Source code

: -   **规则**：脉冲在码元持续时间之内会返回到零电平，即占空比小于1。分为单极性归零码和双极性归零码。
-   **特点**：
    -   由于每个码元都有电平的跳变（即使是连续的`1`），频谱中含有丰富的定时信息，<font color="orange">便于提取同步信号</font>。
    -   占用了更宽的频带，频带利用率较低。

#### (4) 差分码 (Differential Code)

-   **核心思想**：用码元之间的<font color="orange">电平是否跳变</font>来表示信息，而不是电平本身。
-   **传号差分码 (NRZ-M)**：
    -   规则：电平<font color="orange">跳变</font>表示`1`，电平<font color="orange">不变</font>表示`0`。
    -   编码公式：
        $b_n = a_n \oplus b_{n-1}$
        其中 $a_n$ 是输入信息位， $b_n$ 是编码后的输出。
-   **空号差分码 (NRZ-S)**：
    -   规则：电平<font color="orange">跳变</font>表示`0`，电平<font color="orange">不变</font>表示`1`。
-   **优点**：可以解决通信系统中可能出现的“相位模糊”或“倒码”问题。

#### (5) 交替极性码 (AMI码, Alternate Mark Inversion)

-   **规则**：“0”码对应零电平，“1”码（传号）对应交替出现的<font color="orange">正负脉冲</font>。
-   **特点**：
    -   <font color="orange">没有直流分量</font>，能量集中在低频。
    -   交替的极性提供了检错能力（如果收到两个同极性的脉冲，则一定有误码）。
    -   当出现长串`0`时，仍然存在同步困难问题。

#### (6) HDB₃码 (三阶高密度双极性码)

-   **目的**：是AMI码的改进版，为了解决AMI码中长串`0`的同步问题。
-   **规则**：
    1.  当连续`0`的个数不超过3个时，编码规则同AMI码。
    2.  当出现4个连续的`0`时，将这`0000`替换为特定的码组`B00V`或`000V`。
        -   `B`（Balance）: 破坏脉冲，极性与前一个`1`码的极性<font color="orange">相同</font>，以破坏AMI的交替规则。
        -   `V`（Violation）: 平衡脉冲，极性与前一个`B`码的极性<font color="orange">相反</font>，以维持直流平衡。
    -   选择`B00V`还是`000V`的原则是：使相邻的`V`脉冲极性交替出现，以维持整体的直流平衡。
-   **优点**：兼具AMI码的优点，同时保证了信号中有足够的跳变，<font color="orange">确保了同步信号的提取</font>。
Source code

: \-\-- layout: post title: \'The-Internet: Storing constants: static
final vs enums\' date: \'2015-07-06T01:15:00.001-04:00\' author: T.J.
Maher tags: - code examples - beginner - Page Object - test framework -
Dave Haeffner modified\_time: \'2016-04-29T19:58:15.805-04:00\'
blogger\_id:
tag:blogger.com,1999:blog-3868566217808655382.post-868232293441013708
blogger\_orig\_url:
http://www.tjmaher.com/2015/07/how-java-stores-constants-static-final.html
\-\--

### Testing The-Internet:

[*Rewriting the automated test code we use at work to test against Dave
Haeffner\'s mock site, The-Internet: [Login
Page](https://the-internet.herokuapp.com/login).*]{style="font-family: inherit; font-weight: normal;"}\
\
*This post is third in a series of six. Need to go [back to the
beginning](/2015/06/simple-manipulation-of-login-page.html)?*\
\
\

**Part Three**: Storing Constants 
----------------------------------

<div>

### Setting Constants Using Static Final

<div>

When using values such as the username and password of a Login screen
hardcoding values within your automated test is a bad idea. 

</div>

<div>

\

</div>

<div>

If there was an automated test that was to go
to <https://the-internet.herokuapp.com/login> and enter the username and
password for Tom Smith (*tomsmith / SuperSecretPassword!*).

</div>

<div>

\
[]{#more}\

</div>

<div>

§ **Directive**
When a line in the material contains the string "automated", copy that line.

§ **Written answer**
[*Rewriting the automated test code we use at work to test against Dave
hardcoding values within your automated test is a bad idea. 
If there was an automated test that was to go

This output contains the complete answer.